2) Enlarging the list from 19 to 26 or 27 (in the proposed definition of PwD) will solve no problem; it is just the sort of short-sighted policy-making that suggests that  `urban infrastructural woes can be solved by doubling road widths and the number of cars on the road; and two years  down the line, just repeat the exercise'. The UNCRPD definition of PwD should be adopted, without attempting to quantify or classify disability!

3) In item 3.6,  what is the need to explicitly exclude J&K? It must be changed so as to be truly inclusive!

4) The SC is dead right when they say (in 3.8) that `The Committee are of the unyielding view that the "attitude‟ and "psychology‟ of the people are also major hindrance for full and effective participation of persons with disabilities in society.' I am convinced that emoving this clear reference to barriers is a dis-service.

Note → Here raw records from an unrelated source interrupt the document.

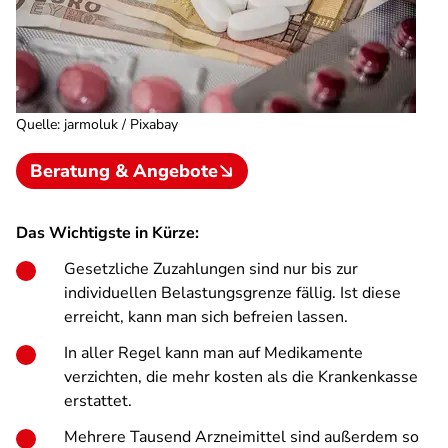
Quelle
:
jarmoluk / Pixabay
Beratung & Angebote
Das Wichtigste in Kürze:
Gesetzliche Zuzahlungen sind nur bis zur
individuellen Belastungsgrenze fällig. Ist diese
erreicht, kann man sich befreien lassen.
In aller Regel kann man auf Medikamente
verzichten, die mehr kosten als die Krankenkasse
erstattet.
Mehrere Tausend Arzneimittel sind außerdem so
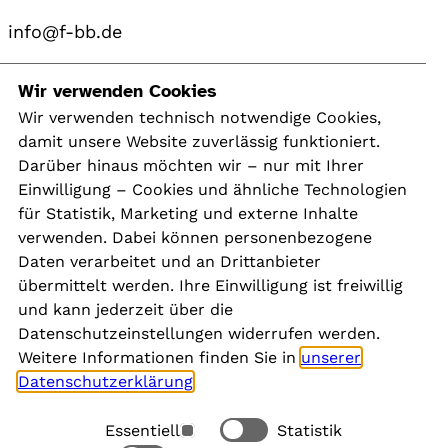
info@f-bb.de
Navigation
Wir verwenden Cookies
Wir verwenden technisch notwendige Cookies,
damit unsere Website zuverlässig funktioniert.
Kontakt
Darüber hinaus möchten wir – nur mit Ihrer
Presse
Einwilligung – Cookies und ähnliche Technologien
Aktuelles
für Statistik, Marketing und externe Inhalte
Karriere
verwenden. Dabei können personenbezogene
Newsletter
Daten verarbeitet und an Drittanbieter
übermittelt werden. Ihre Einwilligung ist freiwillig
und kann jederzeit über die
Social Media
Datenschutzeinstellungen widerrufen werden.
Weitere Informationen finden Sie in
unserer
Datenschutzerklärung
.
Essentiell
Statistik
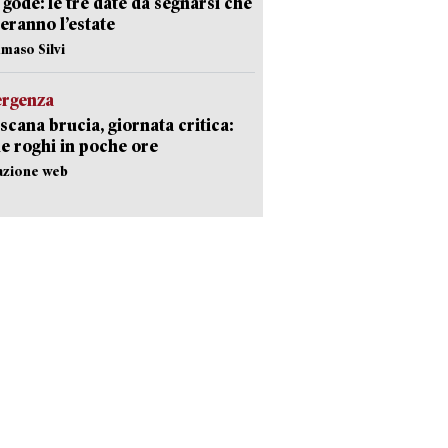
i gode: le tre date da segnarsi che
eranno l’estate
maso Silvi
ergenza
scana brucia, giornata critica:
e roghi in poche ore
azione web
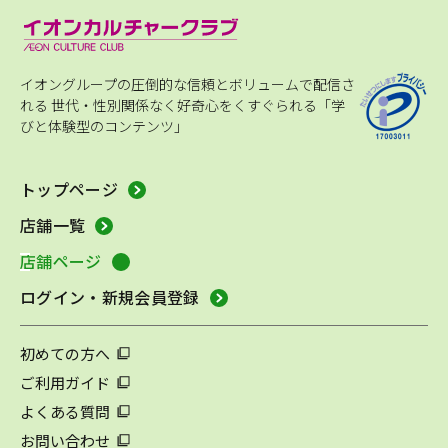
イオングループの圧倒的な信頼とボリュームで配信さ
れる
世代・性別関係なく好奇心をくすぐられる「学
びと体験型のコンテンツ」
トップページ
店舗一覧
店舗ページ
ログイン・新規会員登録
初めての方へ
ご利用ガイド
よくある質問
お問い合わせ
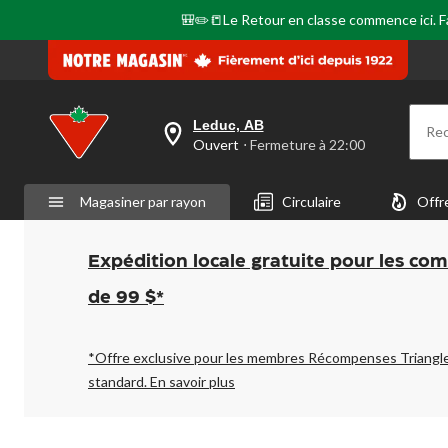
🎒✏️📒Le Retour en classe commence ici. Fai
Leduc, AB
Re
votre
Ouvert
⋅ Fermeture à 22:00
magasin
préféré
est
Magasiner par rayon
Circulaire
Offr
Leduc,
AB,
courament
Ouvert,
Expédition locale gratuite pour les co
Fermeture
à
de 99 $*
à
22:00
cliquer
pour
*Offre exclusive pour les membres Récompenses Triangl
changer
standard.
En savoir plus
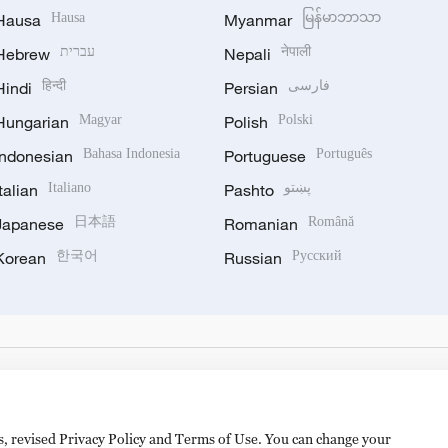
Hausa
Hausa
Myanmar
မြန်မာဘာသာ
Hebrew
עברית
Nepali
नेपाली
Hindi
हिन्दी
Persian
فارسی
Hungarian
Magyar
Polish
Polski
Indonesian
Bahasa Indonesia
Portuguese
Português
Italian
Italiano
Pashto
پښتو
Japanese
日本語
Romanian
Română
Korean
한국어
Russian
Русский
es, revised Privacy Policy and Terms of Use. You can change your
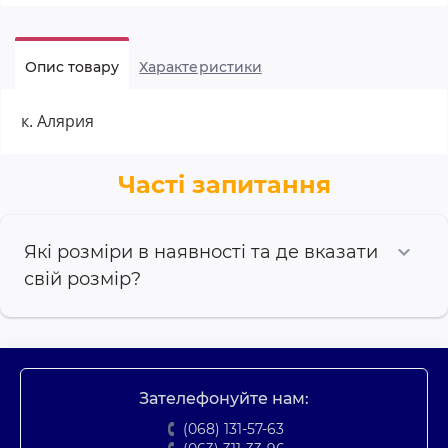
Опис товару
Характеристики
к. Алярия
Часті запитання
Які розміри в наявності та де вказати
свій розмір?
Зателефонуйте нам:
(068) 131-57-63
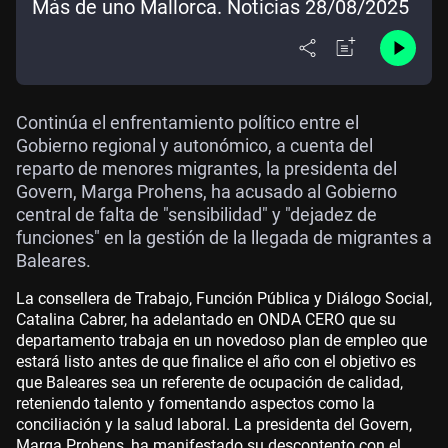
Más de uno Mallorca. Noticias 28/08/2025
Continúa el enfrentamiento político entre el
Gobierno regional y autonómico, a cuenta del
reparto de menores migrantes, la presidenta del
Govern, Marga Prohens, ha acusado al Gobierno
central de falta de "sensibilidad" y "dejadez de
funciones" en la gestión de la llegada de migrantes a
Baleares.
La consellera de Trabajo, Función Pública y Diálogo Social,
Catalina Cabrer, ha adelantado en ONDA CERO que su
departamento trabaja en un novedoso plan de empleo que
estará listo antes de que finalice el año con el objetivo es
que Baleares sea un referente de ocupación de calidad,
reteniendo talento y fomentando aspectos como la
conciliación y la salud laboral. La presidenta del Govern,
Marga Prohens, ha manifestado su descontento con el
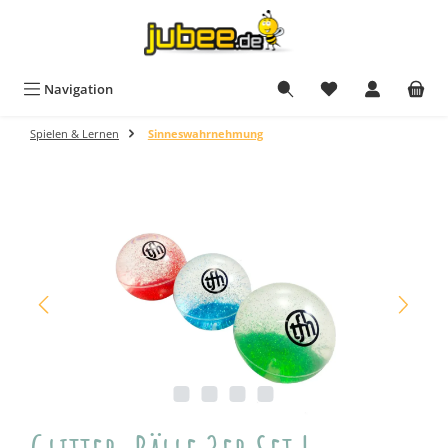
Zum Hauptinhalt springen
Navigation
Spielen & Lernen
Sinneswahrnehmung
Bildergalerie überspringen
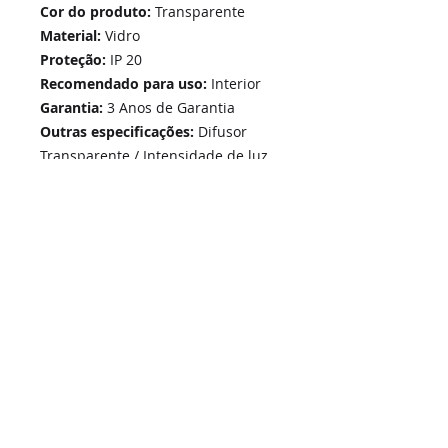
Cor do produto:
Transparente
Material:
Vidro
Proteção:
IP 20
Recomendado para uso:
Interior
Garantia:
3 Anos de Garantia
Outras especificações:
Difusor
Transparente / Intensidade de luz
regulável
Home
Links Rápidos
Informação
Instalações Elétricas e Reparações
Sobre Nós
Soluções de Segurança Eletrónica
Política de Privacidade
Telecomunicações Redes
Condições Gerais
Contactos
Portfólio Serviços
Blog - Blogged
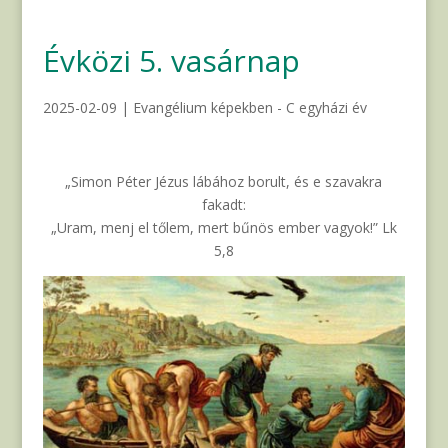
Évközi 5. vasárnap
2025-02-09
|
Evangélium képekben - C egyházi év
„Simon Péter Jézus lábához borult, és e szavakra
fakadt:
„Uram, menj el tőlem, mert bűnös ember vagyok!” Lk
5,8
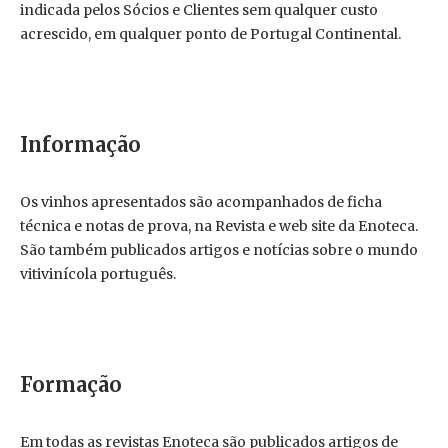
indicada pelos Sócios e Clientes sem qualquer custo
acrescido, em qualquer ponto de Portugal Continental.
Informação
Os vinhos apresentados são acompanhados de ficha
técnica e notas de prova, na Revista e web site da Enoteca.
São também publicados artigos e notícias sobre o mundo
vitivinícola português.
Formação
Em todas as revistas Enoteca são publicados artigos de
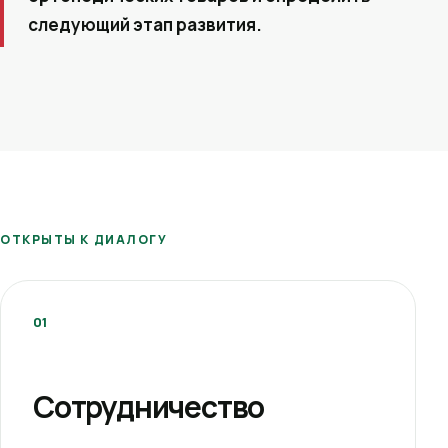
следующий этап развития.
ОТКРЫТЫ К ДИАЛОГУ
01
Сотрудничество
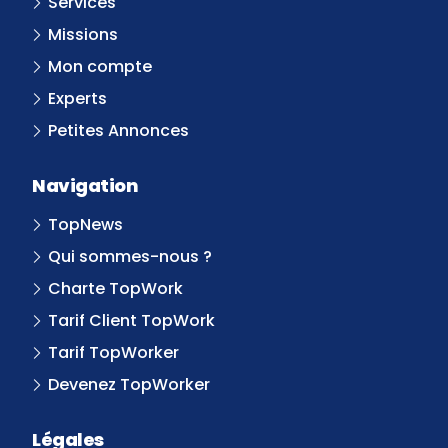
Services
Missions
Mon compte
Experts
Petites Annonces
Navigation
TopNews
Qui sommes-nous ?
Charte TopWork
Tarif Client TopWork
Tarif TopWorker
Devenez TopWorker
Légales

5) The SC should also be lauded for insisting on a clear understanding in 3.11 of what constitutes communication - by recognising sign language as a genuine medium of communication!

6) This broader interpretation of `Establishment' in 3.14  - whereby, even privately owned establishments that are used by the public should be made accessible - is also most refreshing.

7) The definition of public infrastructure in item 3.35 is wonderfully inclusive and should find place in the Bill.

8) Recreation: item 3.99 says: "persons with disabilities to have a cultural life and to participate in recreational activities equally with others..."

Maybe 3.101 could also stipulate - as suggested to the members of the SC  when they came to Chennai, by my colleague Ummul ("I also love the smells and sounds of the sea, but am unable to get anywhere near it!") - that "Public places like parks and beaches should be made accessible - including tactile paths, wheel-chair friendly paths, disabled friendly toilets".